+++ Given records
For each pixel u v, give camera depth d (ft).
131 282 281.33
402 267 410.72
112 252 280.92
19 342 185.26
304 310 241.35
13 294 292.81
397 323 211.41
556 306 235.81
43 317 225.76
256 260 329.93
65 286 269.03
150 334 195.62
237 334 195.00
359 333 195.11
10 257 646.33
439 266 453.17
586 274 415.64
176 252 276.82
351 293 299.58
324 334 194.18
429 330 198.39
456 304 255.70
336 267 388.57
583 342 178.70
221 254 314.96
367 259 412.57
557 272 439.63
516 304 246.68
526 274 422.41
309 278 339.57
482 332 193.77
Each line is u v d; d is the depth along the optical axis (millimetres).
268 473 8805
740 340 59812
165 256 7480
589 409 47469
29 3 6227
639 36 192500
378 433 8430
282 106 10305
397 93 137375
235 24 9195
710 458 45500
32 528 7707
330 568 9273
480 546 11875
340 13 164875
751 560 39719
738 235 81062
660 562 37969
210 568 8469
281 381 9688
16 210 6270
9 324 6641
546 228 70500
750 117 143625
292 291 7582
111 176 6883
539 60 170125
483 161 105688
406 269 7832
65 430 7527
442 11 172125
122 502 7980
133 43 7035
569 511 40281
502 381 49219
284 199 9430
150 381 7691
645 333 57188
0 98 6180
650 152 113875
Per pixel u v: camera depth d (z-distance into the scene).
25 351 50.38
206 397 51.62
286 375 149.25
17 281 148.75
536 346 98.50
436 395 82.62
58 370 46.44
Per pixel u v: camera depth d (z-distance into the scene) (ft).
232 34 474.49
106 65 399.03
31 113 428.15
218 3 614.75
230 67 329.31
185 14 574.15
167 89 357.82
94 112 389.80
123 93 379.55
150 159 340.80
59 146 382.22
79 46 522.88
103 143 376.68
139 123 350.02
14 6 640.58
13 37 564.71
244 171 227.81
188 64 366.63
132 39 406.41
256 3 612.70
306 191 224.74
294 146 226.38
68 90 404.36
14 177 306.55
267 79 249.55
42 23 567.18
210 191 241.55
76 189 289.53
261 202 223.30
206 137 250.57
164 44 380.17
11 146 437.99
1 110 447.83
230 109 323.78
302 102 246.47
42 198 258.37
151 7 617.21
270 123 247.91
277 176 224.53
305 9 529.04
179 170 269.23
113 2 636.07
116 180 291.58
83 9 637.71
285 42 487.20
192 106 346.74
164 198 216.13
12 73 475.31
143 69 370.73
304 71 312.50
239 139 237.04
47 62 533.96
++++++
> [Assignment] Go through the data above and copy each line that holds the word "camera".

> [Solution for this task]
For each pixel u v, give camera depth d (ft).
Per pixel u v: camera depth d (z-distance into the scene).
Per pixel u v: camera depth d (z-distance into the scene) (ft).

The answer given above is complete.